Tuesday, October 27, 2015

Eurozone Business Activity Better than Expected in October


October has proven something of a struggle for the Eurozone nations. The single currency’s price has remained low throughout, and the continued reverberations of the Greek crisis have been felt within the region, exacerbating new fears surrounding the Volkswagen scandal.

As a result, many expected industrial growth to remain slow, yet recent figures from the US’s Manufacturing Purchasers’ Index (PMI) have proven to be surprisingly promising. With a healthy growth identified over the course of October, we look at the impact this will have on your trades going forwards…

How PMI Scores Work
A key indicator of economic growth within a nation is the US’s seasonally adjusted PMI. It has long been posited as a primary identifier of the financial and manufacturing performance of a locale, and a positive performance often prefaces a rise in the value of a nation’s currency.

The Eurozone’s PMI score is calculated based on the services and manufacturing conditions in eight key countries: Germany, France, Spain, Italy, Ireland, Greece, Austria, and the Netherlands.
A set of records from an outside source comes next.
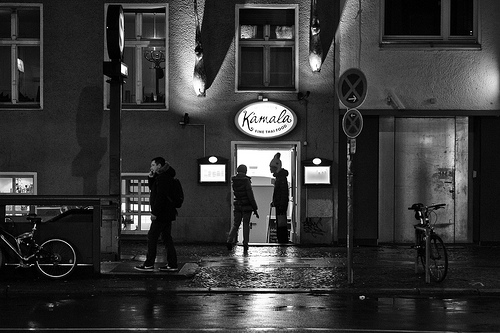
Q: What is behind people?
A: Restaurant.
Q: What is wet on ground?
A: Sidewalk.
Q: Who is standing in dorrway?
A: The woman.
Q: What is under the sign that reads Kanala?
A: A doorway.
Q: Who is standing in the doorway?
A: Two people.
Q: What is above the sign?
A: A window on the building.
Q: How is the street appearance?
A: Wet.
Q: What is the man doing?
A: Walking on the sidewalk.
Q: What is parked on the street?
A: A bicycle.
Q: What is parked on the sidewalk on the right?
A: A bicycle.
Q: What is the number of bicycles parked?
A: Two.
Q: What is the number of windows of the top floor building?
A: Three.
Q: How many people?
A: Three.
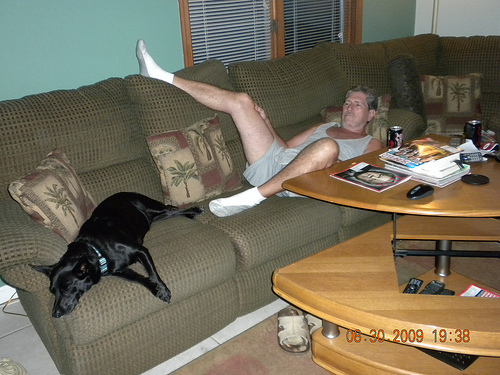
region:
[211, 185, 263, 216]
The man is wearing socks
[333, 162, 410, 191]
A magazine on the table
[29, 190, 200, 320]
A dog on the couch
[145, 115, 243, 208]
A pillow on the couch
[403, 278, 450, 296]
Remote controls on the table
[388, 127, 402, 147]
A soda can on the table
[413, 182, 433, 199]
A computer mouse by the magazine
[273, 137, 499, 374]
A table by the couch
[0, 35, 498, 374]
A couch by the window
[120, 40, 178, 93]
socks of the person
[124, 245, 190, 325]
legs of the dog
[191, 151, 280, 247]
leg of the man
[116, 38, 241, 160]
a leg of man raising up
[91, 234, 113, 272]
belt tied to dog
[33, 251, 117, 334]
face of the dog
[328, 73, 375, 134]
face of the man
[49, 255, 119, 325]
dog sleeping in sofa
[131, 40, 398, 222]
man lying on a couch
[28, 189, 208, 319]
dog on a couch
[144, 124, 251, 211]
pillow on a couch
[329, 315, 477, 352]
date and time of photo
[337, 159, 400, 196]
magazine on a table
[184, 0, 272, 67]
blinds on a window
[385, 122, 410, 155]
can of a drink on table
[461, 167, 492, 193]
coaster on a table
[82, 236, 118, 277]
collar on a dog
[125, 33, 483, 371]
the man is lying down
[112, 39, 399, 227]
the man has his leg propped up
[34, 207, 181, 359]
the dog is asleep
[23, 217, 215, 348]
the dog is lying down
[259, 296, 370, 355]
the man's shoes are on the floor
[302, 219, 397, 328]
the table is made of wood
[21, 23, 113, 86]
the wall is mint green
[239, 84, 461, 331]
the man is wearing gray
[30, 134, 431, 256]
pillows are on the couch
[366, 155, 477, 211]
magazines are on the table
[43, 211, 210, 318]
dog sleeping on couch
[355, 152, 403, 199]
man laying on couch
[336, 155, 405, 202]
magazine on table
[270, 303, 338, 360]
shoe on floor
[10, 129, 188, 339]
dog laying against a pillow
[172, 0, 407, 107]
window behind couch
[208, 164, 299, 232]
sock on man's foot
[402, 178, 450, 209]
mouse on table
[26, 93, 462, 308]
man and dog on couch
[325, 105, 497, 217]
Table with magazines on top of it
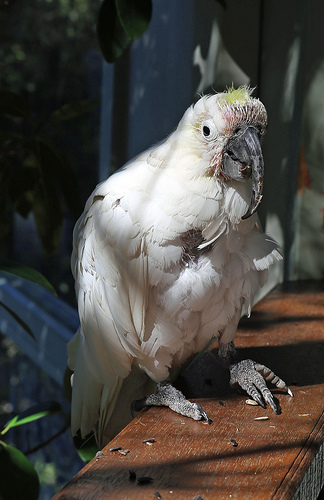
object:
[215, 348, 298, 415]
foot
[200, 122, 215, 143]
eye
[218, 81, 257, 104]
tuft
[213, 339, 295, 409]
leg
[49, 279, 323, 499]
platform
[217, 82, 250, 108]
feathers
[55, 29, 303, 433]
feathers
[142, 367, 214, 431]
feet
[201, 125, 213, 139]
eye ball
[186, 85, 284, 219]
face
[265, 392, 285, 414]
nail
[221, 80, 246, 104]
hair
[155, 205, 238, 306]
breast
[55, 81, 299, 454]
parrot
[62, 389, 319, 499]
panel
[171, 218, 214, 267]
pluck feathers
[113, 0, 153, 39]
leaf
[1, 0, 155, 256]
leaves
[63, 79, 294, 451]
bird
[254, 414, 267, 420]
seed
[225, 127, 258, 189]
beak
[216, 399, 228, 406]
seed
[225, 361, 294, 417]
claw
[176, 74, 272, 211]
bird's head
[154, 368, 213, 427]
right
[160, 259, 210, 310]
bald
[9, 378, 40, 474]
down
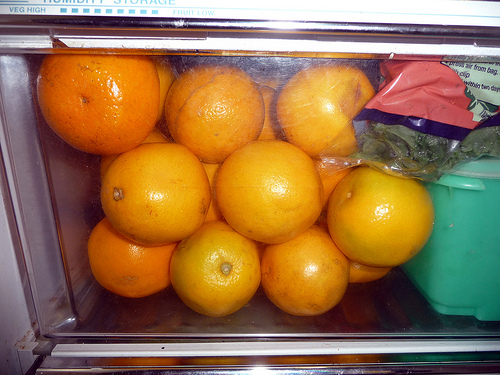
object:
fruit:
[38, 53, 156, 149]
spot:
[75, 88, 95, 112]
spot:
[71, 90, 97, 110]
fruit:
[34, 51, 163, 154]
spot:
[77, 99, 94, 111]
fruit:
[94, 148, 209, 241]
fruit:
[82, 219, 170, 297]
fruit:
[169, 219, 259, 320]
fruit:
[263, 240, 348, 316]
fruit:
[218, 135, 320, 238]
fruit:
[325, 162, 433, 272]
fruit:
[279, 60, 369, 160]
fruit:
[348, 256, 390, 284]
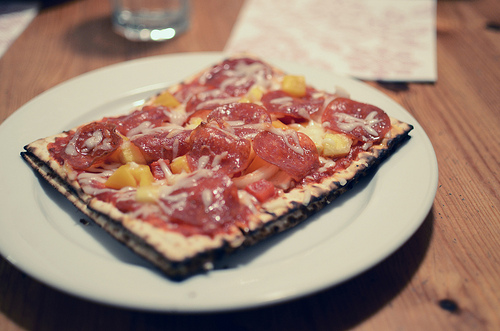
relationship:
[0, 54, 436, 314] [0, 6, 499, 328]
plate above table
Where the assemblage ranks below fifty, this indicates a contraction of activity; where it ranks above, it indicates an expansion; and where it remains the same, activity levels have remained static.  

October’s PMI Results
October proved to be a surprisingly healthy month for those countries that are part of the Eurozone. With figures rising from 53.1 in September to 54 this month, this places its performance well above the neutral 50 threshold, indicating promising signs of a continued economic recovery.     

Perhaps more interestingly, this figure also ranks above the figure touted by economists, who expected it to remain around the 53 mark.

This result was particularly surprising because the figure placed not only well above what was expected, but also constituted a two-month high for the beleaguered nations, and one of the strongest monthly expansions seen over the past four years. 

Germany: The Star Turn
This growth came as something of a shock to commentators, traders, and brokers like FxPro, particularly because Germany proved to be the assemblage’s star turn.

Despite fears over the continued impact of the Volkswagen scandal, the Eurozone’s largest economy delivered an incredibly positive performance, scoring 54.5, up from 54.1 in September.


A Less Promising Performance for some Sectors

Unfortunately, continued economic recovery cannot be taken as gospel on the back of these results, as some sectors fared better than others.

Of those less fortunate, the Manufacturing PMI Output Index showed a marked fall in performance. Although it had ranked at 53.4 just one month ago, it fell to 53.3, its poorest score in five months.


The Fate of the Euro

The results of the latest PMI proved to have positive consequences for the euro, which has continued to lag behind many of its European and international competitors.

Indeed, immediately following the publication of this data, the single currency experienced a slight rise versus the dollar, and with renewed faith in the euro, this is a trend that may well continue.

However, this is not information that traders should immediately seize upon. Although current data seems to have been interpreted as positive, leading to a slight rise in the euro, Markit have been quick to comment thus:

“Unless the PMI business activity and price indices pick up in coming months, the relatively weak growth and deflation signalled by the survey will add to expectations that the ECB will step up its quantitative easing programme.”    

In addition, it’s also important to note that these results have been markedly more upbeat that the competing figures produced by the Institute for Supply Management. These indicated that manufacturing growth had essentially stalled in October, leading to a less promising outlook for the remainder of the year. 

So what does this mean for euro traders going forwards? Simply this: proceed with caution.